February, you’re like a cup of tepid, over-priced, weak coffee served by a brain-dead barista in a brand-name shop best known for liberal politics and pretension.

But soon, March will be here.

Even before the calendar is turned, the jonquils and daffodils will decide enough is enough, and rear their heads in defiance. The outraged cries of our hens being romanced by roosters will be replaced by the comforting cluck-cluck that reassures the latest clutches of fuzzy little bughunters. The rabbits will have a better chance of raising their twitchy-nosed furballs to adulthood, so they can dance in the pasture at night.

I heard the first of my owls vocalizing again the other night, a lonesome go-getter trying to get the jump on the other hooters who will soon bring a chorus to counter the cacophony of frogs, crickets and other nightdwellers who celebrate the Moon of First Grass in March.

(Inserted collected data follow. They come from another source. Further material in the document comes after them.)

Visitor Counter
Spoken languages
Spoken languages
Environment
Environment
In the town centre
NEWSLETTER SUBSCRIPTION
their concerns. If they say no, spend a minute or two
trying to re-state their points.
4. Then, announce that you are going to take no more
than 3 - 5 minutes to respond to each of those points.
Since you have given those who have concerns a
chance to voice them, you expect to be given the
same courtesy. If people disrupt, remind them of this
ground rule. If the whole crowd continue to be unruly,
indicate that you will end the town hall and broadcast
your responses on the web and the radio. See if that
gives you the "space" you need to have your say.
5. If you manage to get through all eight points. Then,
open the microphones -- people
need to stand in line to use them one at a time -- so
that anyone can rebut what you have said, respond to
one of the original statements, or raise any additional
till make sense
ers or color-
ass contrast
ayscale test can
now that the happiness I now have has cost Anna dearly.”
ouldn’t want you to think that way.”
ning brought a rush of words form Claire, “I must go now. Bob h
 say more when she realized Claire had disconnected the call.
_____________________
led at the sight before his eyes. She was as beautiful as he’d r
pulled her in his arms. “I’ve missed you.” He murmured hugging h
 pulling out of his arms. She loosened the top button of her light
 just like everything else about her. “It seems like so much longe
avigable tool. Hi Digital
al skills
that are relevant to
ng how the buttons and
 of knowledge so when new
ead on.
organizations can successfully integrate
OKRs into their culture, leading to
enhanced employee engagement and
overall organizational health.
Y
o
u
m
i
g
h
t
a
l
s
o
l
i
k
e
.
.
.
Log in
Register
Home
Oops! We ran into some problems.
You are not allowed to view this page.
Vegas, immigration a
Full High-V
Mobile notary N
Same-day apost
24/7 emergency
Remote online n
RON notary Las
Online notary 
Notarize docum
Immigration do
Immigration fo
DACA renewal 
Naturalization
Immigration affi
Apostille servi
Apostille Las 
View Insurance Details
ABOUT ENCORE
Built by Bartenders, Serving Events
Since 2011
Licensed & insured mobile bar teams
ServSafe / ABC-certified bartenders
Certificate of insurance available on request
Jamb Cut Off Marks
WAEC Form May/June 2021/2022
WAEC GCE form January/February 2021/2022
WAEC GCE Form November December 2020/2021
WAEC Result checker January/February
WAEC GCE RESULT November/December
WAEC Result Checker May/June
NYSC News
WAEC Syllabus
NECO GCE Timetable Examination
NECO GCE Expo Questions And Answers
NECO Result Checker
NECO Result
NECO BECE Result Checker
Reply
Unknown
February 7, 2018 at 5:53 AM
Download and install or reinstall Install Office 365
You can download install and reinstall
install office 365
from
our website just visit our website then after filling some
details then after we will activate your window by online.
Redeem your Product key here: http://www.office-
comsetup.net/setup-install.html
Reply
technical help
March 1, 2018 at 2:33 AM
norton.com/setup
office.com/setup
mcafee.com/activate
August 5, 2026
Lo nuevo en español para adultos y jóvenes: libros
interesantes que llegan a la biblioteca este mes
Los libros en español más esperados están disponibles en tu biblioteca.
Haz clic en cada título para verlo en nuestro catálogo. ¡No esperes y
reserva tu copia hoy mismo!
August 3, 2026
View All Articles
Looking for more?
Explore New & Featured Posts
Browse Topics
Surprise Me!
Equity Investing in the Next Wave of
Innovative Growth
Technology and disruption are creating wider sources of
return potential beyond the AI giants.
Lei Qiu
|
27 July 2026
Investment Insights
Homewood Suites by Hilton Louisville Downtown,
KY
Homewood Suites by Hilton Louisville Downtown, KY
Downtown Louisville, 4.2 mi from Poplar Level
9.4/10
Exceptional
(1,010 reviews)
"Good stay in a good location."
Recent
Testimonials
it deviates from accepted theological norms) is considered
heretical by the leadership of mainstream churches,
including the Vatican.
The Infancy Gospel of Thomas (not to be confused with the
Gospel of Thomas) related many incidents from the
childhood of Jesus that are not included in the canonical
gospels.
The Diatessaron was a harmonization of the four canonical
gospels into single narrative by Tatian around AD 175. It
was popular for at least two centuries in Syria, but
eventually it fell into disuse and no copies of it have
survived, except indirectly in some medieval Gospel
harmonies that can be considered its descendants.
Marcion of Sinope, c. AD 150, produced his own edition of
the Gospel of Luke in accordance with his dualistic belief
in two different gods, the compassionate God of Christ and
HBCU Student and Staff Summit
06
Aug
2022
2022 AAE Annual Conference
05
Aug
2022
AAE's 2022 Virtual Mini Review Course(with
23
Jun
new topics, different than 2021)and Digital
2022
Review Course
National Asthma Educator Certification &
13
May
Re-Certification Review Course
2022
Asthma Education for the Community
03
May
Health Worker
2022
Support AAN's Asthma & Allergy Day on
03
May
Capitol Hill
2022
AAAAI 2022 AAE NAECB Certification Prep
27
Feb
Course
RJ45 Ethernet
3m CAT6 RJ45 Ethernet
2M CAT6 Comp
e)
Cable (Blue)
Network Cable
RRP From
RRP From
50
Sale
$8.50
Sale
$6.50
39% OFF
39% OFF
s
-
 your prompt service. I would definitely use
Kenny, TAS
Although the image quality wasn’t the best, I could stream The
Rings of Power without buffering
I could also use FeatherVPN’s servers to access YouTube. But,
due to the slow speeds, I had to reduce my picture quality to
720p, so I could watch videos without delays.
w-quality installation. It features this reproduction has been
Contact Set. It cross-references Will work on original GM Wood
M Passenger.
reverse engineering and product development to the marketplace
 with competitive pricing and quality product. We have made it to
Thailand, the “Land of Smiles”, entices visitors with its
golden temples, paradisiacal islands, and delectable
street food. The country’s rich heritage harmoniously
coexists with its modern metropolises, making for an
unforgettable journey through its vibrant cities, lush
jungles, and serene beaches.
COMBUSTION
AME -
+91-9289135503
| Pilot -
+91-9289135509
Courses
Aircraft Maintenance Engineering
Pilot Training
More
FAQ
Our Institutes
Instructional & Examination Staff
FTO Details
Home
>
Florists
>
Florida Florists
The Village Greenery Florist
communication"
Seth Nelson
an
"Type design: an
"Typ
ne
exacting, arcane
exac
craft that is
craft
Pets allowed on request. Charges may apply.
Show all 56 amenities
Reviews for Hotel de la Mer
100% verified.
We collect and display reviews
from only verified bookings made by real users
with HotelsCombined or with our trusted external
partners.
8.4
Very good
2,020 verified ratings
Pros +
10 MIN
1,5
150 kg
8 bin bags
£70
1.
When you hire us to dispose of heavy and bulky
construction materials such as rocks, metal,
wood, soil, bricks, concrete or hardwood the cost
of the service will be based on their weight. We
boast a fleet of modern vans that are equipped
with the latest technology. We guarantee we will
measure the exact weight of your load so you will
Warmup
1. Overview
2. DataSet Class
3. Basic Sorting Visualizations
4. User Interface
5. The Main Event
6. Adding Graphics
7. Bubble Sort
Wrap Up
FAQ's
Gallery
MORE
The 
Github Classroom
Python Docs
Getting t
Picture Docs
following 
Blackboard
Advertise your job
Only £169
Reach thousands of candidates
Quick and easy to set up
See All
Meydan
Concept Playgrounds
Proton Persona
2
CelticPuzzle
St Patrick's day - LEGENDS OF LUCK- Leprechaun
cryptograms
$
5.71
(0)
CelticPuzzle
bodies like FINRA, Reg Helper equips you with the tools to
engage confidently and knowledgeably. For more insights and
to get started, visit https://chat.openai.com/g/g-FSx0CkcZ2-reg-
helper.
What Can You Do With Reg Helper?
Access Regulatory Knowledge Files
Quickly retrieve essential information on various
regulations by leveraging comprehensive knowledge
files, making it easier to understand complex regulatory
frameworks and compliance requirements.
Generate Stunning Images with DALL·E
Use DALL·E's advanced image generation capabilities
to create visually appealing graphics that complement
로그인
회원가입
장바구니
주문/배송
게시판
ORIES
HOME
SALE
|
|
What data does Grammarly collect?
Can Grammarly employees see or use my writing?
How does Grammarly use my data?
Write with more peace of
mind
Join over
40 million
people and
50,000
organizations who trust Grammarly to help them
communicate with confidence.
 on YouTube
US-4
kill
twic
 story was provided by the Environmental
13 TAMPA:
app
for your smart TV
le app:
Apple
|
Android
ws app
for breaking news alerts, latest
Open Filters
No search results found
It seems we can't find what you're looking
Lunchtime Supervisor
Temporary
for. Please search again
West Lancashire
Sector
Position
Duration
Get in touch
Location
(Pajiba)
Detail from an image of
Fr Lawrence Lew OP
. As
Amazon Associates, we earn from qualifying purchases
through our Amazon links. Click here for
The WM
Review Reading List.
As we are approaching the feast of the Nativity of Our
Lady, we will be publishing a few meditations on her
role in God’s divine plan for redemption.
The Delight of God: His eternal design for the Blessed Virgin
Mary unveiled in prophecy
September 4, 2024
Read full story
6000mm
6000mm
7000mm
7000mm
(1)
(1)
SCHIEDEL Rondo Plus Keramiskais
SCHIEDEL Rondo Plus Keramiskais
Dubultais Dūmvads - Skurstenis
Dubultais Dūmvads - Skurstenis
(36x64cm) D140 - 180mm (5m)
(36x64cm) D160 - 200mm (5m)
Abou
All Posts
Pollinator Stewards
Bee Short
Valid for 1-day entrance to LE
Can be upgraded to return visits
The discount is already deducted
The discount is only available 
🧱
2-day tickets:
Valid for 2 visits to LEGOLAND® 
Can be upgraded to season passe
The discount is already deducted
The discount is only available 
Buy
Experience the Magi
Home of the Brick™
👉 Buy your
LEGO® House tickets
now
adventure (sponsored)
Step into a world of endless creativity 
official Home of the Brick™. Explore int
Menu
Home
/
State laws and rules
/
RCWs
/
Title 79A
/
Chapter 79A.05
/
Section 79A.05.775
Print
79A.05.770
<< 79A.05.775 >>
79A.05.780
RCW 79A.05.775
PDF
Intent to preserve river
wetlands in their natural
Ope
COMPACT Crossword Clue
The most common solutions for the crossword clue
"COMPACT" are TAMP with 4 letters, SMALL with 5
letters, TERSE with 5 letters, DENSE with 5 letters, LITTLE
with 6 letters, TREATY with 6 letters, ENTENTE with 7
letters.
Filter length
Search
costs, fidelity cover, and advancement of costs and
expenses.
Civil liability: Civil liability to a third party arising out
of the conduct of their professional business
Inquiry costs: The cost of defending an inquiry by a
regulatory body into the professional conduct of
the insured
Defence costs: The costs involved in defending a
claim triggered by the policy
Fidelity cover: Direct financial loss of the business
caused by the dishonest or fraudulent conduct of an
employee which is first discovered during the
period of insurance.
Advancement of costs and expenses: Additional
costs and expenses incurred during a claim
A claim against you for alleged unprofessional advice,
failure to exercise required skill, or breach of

Our horses will roll happily in new green grass, free from the blankets that were too hot by day, and too scratchy by night. Our old dogs will enjoy the loosening of their aching joints, and the catfish will take a hint from the bass, and begin rising again from their muddy melancholy.

It will be March, the Month of Promise, and we’ll be on the road to making things right again.

But for now, it’s still February, the month I hate most of all — at least until August arrives.